Wednesday, January 25, 2012

Life is getting tougher and tougher

Santiago is a feeding frenzy on deep well lined pockets..its also a time suck. I hand plans for only a few nights but stayed for 7 days. There were no great adventures or epic mountains to report of but the hustle and bustle of a city of millions was an interesting change of pace from the 650 person township of San Pedro.

I slept in 4 different places in 6 nights, i went on a caffeine fueled bike frenzy through morning rush hour traffic on a loaner cruiser bike with (thankfully) good breaks but a poorly placed U-lock which liked to shift into the front wheel mid-turn and cause havoc on my well timed and well executed mid-traffic bus-lane manuevering.

###

Task instructions: List every number written in numerals in the two paragraphs of the Santiago blog post, noting what each one counts.

Listed records:
###

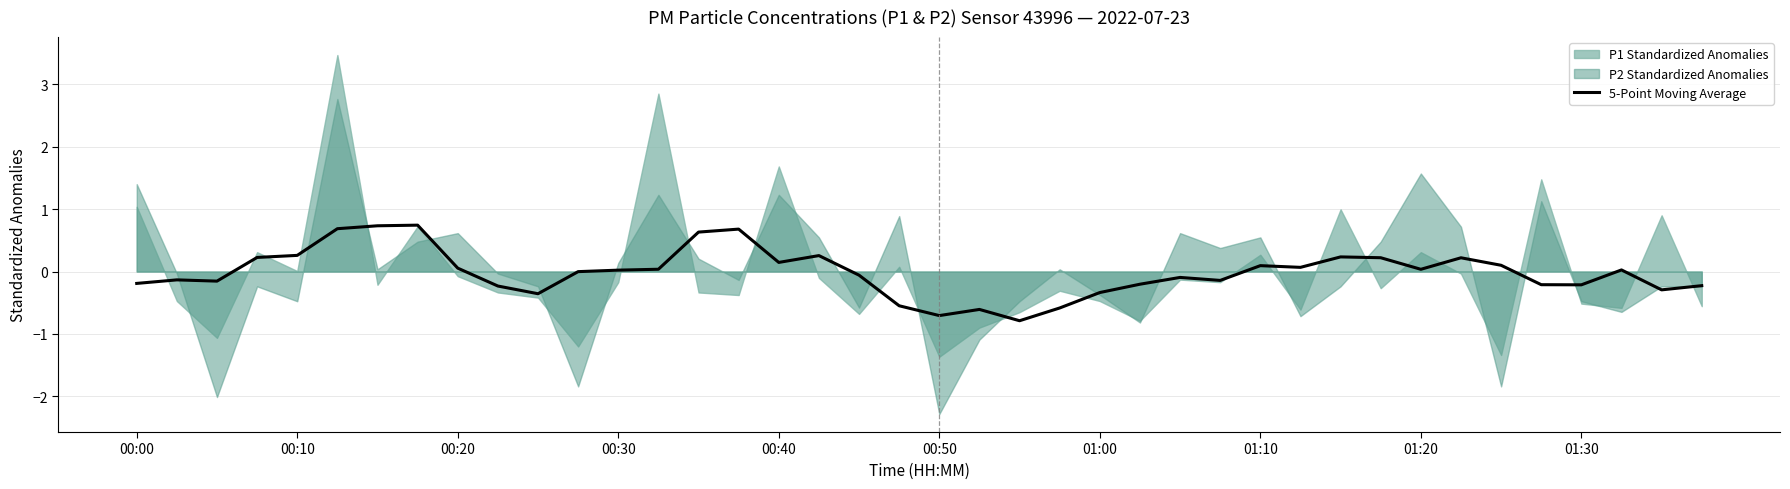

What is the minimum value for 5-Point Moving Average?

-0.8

###

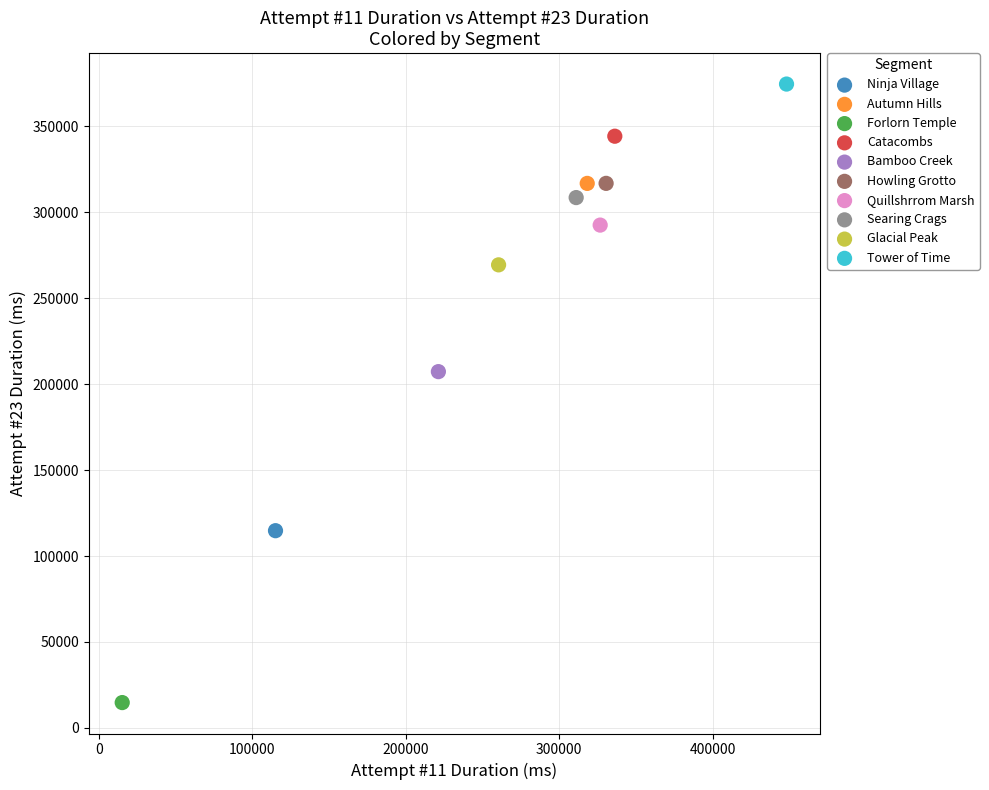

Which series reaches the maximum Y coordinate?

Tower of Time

###

Result of the task:
- 7: the days stayed in Santiago
- 650: the persons in the township of San Pedro
- 4: the different places slept in
- 6: the nights over which those places were used